++++ Passage cité

Interviews de pilotes, réalisées par M.Jean-Pierre Hoehn et M. Daniel Jandel extraites d’un article paru dans le n*282 du “Fana de l’aviation”.
Eh oui, la guerre du Golfe, c’était il y a 25 ans et au mois de Février, ce sera les 30 ans de l’attaque de la piste de Ouadi-Doum dont je vous parlerai plus longuement. Il y a quelques semaines j’avais fait paraitre un article “un missile dans le réacteur” qui relatait la première mission d’un des pilotes, le capitaine Hummel ; là je vous invite à lire le récit de la même mission racontée par un autre membre de la patrouille, le capitaine Bonnafoux, pour qui ça aussi failli mal finir.
Le vol à très basse altitude et la menace anti-aérienne.

++++++++
++++ Données fournies

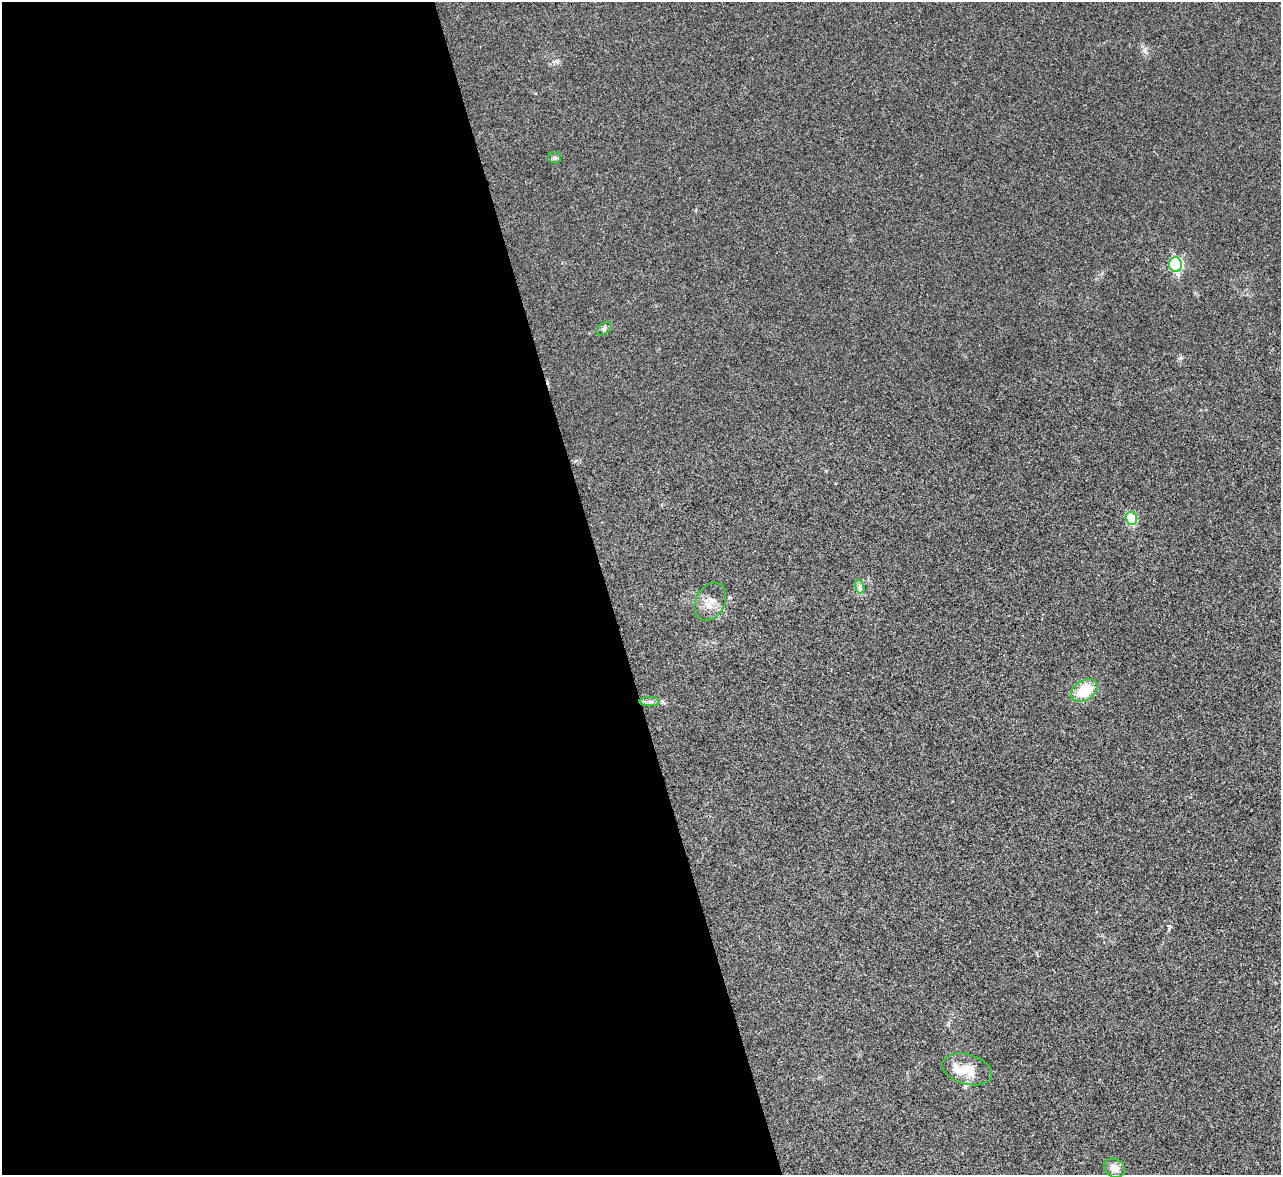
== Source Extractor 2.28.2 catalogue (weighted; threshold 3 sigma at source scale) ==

++++++++

Consigne –
Reprenez le passage cité de « Interviews de pilotes, réalisées » jusqu'à « la menace anti-aérienne. » en remplaçant « capitaine » par « lieutenant ».

Résultat obtenu –
Interviews de pilotes, réalisées par M.Jean-Pierre Hoehn et M. Daniel Jandel extraites d’un article paru dans le n*282 du “Fana de l’aviation”.
Eh oui, la guerre du Golfe, c’était il y a 25 ans et au mois de Février, ce sera les 30 ans de l’attaque de la piste de Ouadi-Doum dont je vous parlerai plus longuement. Il y a quelques semaines j’avais fait paraitre un article “un missile dans le réacteur” qui relatait la première mission d’un des pilotes, le lieutenant Hummel ; là je vous invite à lire le récit de la même mission racontée par un autre membre de la patrouille, le lieutenant Bonnafoux, pour qui ça aussi failli mal finir.
Le vol à très basse altitude et la menace anti-aérienne.